**EXERCISE INPUT**:
<<<<

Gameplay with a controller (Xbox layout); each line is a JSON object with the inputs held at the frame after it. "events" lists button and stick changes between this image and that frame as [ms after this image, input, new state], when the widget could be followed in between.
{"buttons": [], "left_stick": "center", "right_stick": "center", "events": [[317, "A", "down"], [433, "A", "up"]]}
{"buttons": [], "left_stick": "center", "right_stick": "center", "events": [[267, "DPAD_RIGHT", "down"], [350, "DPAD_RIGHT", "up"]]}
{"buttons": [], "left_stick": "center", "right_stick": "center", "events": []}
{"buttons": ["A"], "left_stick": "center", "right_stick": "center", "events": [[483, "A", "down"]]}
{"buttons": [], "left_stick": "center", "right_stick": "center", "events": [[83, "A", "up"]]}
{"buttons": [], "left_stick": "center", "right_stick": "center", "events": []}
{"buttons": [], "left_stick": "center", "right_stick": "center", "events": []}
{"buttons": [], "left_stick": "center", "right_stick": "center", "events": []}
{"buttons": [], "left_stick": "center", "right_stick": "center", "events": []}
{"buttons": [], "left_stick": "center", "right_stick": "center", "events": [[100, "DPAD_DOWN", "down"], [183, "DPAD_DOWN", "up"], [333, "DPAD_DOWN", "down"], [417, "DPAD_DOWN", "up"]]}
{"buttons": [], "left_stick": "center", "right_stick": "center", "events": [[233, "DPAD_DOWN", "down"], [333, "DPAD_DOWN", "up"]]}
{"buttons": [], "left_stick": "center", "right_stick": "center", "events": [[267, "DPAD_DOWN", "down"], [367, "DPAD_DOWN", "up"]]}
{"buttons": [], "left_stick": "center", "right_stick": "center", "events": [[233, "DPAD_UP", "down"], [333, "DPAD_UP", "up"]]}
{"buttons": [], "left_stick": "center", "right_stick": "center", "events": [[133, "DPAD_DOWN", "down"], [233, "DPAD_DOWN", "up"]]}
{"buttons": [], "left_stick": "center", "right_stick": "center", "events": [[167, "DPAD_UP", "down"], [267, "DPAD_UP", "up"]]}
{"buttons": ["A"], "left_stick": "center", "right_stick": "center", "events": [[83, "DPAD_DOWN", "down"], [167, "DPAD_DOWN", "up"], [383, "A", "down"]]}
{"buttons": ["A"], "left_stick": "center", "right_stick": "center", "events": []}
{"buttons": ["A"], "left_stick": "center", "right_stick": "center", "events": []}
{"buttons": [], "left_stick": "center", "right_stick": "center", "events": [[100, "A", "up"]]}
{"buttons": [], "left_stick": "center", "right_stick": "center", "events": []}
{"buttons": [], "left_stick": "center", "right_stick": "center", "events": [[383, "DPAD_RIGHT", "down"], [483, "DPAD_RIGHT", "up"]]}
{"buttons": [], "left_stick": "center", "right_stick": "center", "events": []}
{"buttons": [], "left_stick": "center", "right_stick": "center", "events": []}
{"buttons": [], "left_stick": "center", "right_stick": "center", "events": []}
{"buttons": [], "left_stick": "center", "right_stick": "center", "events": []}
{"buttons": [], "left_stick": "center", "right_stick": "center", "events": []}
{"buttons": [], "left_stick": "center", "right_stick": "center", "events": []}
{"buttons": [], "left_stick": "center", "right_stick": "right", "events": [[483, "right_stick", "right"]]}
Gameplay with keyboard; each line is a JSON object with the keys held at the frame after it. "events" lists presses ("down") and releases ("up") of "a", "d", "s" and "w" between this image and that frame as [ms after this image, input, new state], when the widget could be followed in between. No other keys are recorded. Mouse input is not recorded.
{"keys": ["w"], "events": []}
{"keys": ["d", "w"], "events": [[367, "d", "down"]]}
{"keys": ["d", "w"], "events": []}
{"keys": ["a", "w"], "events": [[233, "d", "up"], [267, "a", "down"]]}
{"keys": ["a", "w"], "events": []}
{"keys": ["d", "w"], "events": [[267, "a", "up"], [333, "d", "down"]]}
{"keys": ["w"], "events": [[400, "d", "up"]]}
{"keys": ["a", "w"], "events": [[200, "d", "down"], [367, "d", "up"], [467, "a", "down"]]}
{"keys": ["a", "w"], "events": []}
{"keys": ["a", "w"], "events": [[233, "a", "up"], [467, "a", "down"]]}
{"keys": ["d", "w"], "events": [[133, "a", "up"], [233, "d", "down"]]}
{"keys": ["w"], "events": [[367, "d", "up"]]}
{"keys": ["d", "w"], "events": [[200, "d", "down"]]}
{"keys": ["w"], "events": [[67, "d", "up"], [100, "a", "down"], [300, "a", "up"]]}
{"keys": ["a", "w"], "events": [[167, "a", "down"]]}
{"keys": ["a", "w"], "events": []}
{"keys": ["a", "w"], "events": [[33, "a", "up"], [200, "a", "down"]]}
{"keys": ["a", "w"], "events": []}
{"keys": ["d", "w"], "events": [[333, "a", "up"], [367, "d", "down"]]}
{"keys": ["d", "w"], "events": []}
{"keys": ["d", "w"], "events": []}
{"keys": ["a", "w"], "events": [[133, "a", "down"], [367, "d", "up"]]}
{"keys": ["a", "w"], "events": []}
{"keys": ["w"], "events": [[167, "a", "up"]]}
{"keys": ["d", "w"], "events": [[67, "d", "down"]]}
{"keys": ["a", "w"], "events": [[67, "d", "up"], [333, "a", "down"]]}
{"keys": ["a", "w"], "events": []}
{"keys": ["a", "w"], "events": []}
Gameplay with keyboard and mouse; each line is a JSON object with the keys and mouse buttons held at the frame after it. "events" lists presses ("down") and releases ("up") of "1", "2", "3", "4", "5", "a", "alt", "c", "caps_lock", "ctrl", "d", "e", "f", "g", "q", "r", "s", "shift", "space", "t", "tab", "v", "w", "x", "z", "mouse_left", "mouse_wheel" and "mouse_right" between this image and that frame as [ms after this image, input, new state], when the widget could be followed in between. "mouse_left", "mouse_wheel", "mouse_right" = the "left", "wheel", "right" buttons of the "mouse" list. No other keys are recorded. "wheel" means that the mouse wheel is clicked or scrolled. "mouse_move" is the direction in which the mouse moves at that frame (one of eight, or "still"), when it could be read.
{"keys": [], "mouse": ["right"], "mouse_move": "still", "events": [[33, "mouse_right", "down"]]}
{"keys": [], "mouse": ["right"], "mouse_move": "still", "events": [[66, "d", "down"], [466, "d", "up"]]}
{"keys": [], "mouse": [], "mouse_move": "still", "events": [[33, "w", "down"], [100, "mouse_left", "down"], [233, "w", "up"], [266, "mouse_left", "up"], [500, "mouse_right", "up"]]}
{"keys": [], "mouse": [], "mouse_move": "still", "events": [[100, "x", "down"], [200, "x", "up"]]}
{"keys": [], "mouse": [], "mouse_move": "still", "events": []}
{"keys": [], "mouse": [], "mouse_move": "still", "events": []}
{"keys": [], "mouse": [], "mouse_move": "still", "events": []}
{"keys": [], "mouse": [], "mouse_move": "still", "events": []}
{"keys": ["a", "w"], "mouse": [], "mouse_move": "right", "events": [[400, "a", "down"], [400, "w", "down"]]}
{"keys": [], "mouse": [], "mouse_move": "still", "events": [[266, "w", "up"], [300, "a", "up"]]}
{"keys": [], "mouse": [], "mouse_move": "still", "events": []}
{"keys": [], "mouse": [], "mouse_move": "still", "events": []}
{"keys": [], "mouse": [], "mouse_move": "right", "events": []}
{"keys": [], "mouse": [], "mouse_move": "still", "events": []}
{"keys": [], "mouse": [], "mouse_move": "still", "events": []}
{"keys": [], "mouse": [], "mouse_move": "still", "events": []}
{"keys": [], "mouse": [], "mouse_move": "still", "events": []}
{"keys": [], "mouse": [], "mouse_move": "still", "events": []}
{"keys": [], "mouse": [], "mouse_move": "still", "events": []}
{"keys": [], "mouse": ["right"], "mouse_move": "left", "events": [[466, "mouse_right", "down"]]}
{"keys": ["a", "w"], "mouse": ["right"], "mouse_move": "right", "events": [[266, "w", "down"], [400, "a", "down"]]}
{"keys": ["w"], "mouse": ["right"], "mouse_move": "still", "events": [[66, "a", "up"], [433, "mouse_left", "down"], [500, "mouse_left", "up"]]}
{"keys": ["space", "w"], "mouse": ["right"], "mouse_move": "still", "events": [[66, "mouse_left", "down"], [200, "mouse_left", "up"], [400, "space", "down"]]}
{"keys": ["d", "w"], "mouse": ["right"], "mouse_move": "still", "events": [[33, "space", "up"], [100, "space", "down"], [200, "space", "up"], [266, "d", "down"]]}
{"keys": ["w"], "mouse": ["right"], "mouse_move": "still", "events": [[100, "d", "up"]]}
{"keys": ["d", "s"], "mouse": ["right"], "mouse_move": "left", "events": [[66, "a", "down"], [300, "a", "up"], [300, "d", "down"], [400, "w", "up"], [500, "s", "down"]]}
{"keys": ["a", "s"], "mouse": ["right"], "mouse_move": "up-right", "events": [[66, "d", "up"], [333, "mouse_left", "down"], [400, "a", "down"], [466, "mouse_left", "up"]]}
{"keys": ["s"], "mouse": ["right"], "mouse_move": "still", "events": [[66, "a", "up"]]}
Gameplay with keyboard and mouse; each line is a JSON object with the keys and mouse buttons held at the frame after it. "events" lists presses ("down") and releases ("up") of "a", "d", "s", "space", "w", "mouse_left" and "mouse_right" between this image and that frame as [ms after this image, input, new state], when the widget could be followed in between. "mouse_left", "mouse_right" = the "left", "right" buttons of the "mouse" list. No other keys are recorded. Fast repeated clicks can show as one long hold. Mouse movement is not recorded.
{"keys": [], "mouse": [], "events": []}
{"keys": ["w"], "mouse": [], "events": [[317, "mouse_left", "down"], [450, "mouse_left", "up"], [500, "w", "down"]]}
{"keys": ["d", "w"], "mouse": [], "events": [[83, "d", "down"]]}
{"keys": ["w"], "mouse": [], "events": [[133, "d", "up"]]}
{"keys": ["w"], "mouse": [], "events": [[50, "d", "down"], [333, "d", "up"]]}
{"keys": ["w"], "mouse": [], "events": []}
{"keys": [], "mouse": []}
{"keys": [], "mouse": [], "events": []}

>>>>

**TASK DETAILS**: Filter the entries and copy out every line with the word "could".

**SOLUTION FOR THIS EXERCISE**:
Gameplay with a controller (Xbox layout); each line is a JSON object with the inputs held at the frame after it. "events" lists button and stick changes between this image and that frame as [ms after this image, input, new state], when the widget could be followed in between.
Gameplay with keyboard; each line is a JSON object with the keys held at the frame after it. "events" lists presses ("down") and releases ("up") of "a", "d", "s" and "w" between this image and that frame as [ms after this image, input, new state], when the widget could be followed in between. No other keys are recorded. Mouse input is not recorded.
Gameplay with keyboard and mouse; each line is a JSON object with the keys and mouse buttons held at the frame after it. "events" lists presses ("down") and releases ("up") of "1", "2", "3", "4", "5", "a", "alt", "c", "caps_lock", "ctrl", "d", "e", "f", "g", "q", "r", "s", "shift", "space", "t", "tab", "v", "w", "x", "z", "mouse_left", "mouse_wheel" and "mouse_right" between this image and that frame as [ms after this image, input, new state], when the widget could be followed in between. "mouse_left", "mouse_wheel", "mouse_right" = the "left", "wheel", "right" buttons of the "mouse" list. No other keys are recorded. "wheel" means that the mouse wheel is clicked or scrolled. "mouse_move" is the direction in which the mouse moves at that frame (one of eight, or "still"), when it could be read.
Gameplay with keyboard and mouse; each line is a JSON object with the keys and mouse buttons held at the frame after it. "events" lists presses ("down") and releases ("up") of "a", "d", "s", "space", "w", "mouse_left" and "mouse_right" between this image and that frame as [ms after this image, input, new state], when the widget could be followed in between. "mouse_left", "mouse_right" = the "left", "right" buttons of the "mouse" list. No other keys are recorded. Fast repeated clicks can show as one long hold. Mouse movement is not recorded.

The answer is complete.